Cependant, bien que - comme nous l’avons vu - l’autonomie décisionnelle puisse subsister jusqu’au stade avancé de la maladie (Agich 1999, Blanchard 2007, Gzil 2007, Jaworska 1999, Oppenheimer 1999), l’une des principales difficultés pour les professionnels de santé consiste en la possibilité de pouvoir évaluer rigoureusement la capacité décisionnelle du patient, afin de ne se substituer à la personne qu’en fonction de ses incapacités (Gzil 2007; Comité consultatif de Bioéthique de Belgique, 2001). C’est de cette évaluation que dépendra l’importance qui sera accordée par les professionnels de santé au consentement aux soins du patient. Si la capacité décisionnelle de la personne est disqualifiée, les soins pourront être réalisés sans le consentement du principal intéressé.

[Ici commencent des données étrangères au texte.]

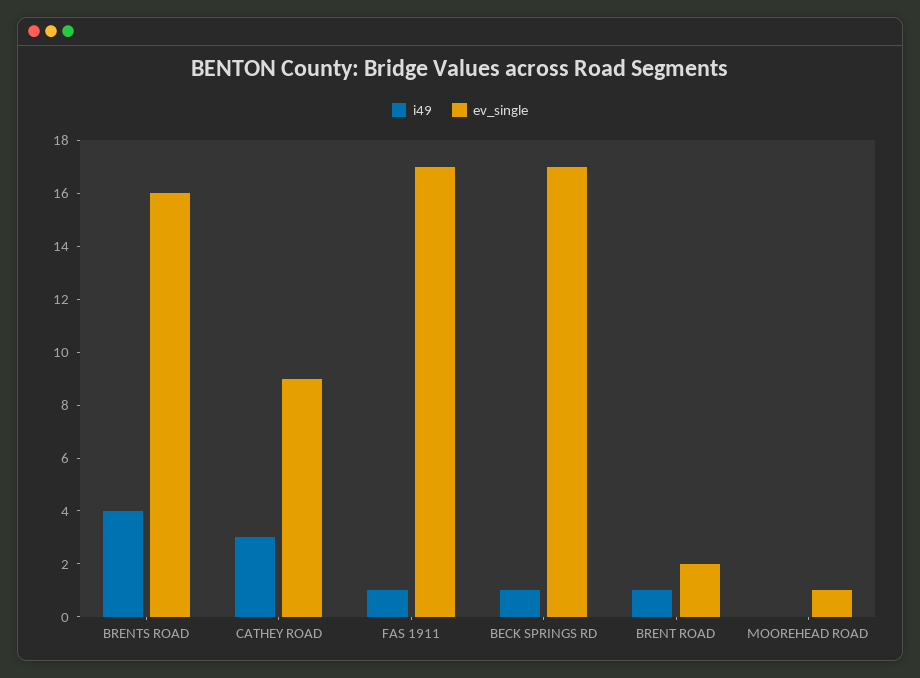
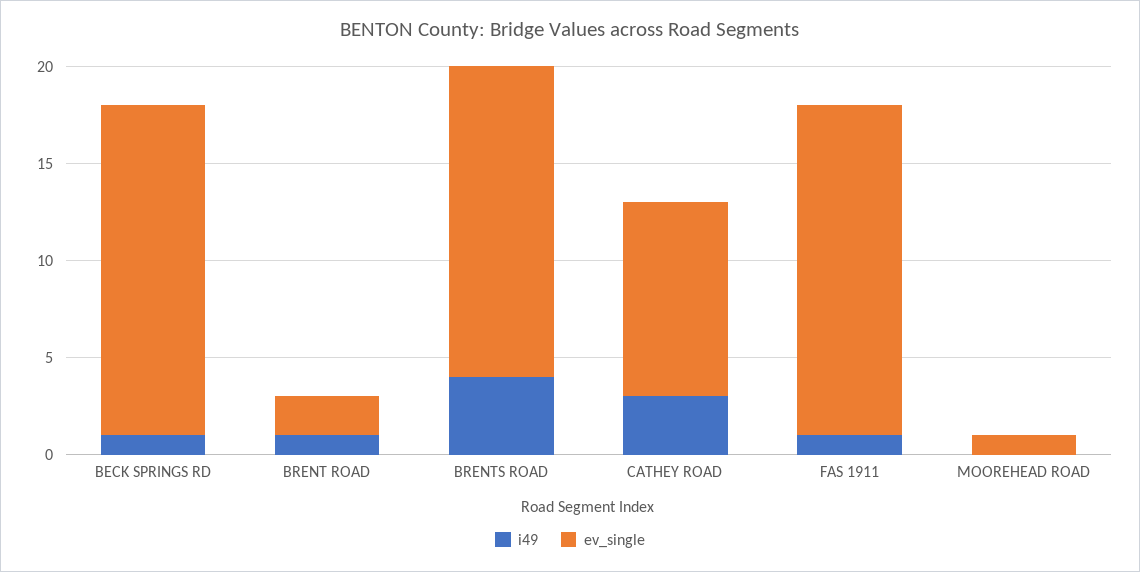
ev_single, CATHEY ROAD: 9 -> 10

Indiquons rapidement ici que la compétence décisionnelle n’est pas la capacité juridique : un individu peut avoir été déclaré «  incapable  » du point de vue du droit et demeurer compétent pour prendre un certain nombre de décisions (Brechling, Schneider, 1993, p. 17-33 ; Eyraud, 2012). Ce point sera développé dans la partie consacrée aux différents textes de lois et aux recommandations de bonnes pratiques, mais insistons dès à présent qu’une mesure de mise sous protection juridique n’affecte en rien la capacité de la

personne à consentir aux soins qui lui sont proposés, ni l’obligation des professionnels de santé d’évaluer les facultés de la personne en vue que celle-ci soit « associée à l’exercice

de ses droits, autant qu’il est possible et compte tenu de sa capacité de compréhension » (article 14, § 3 de la loi belge du 22 aout 2002 relative aux droits du 33 patient).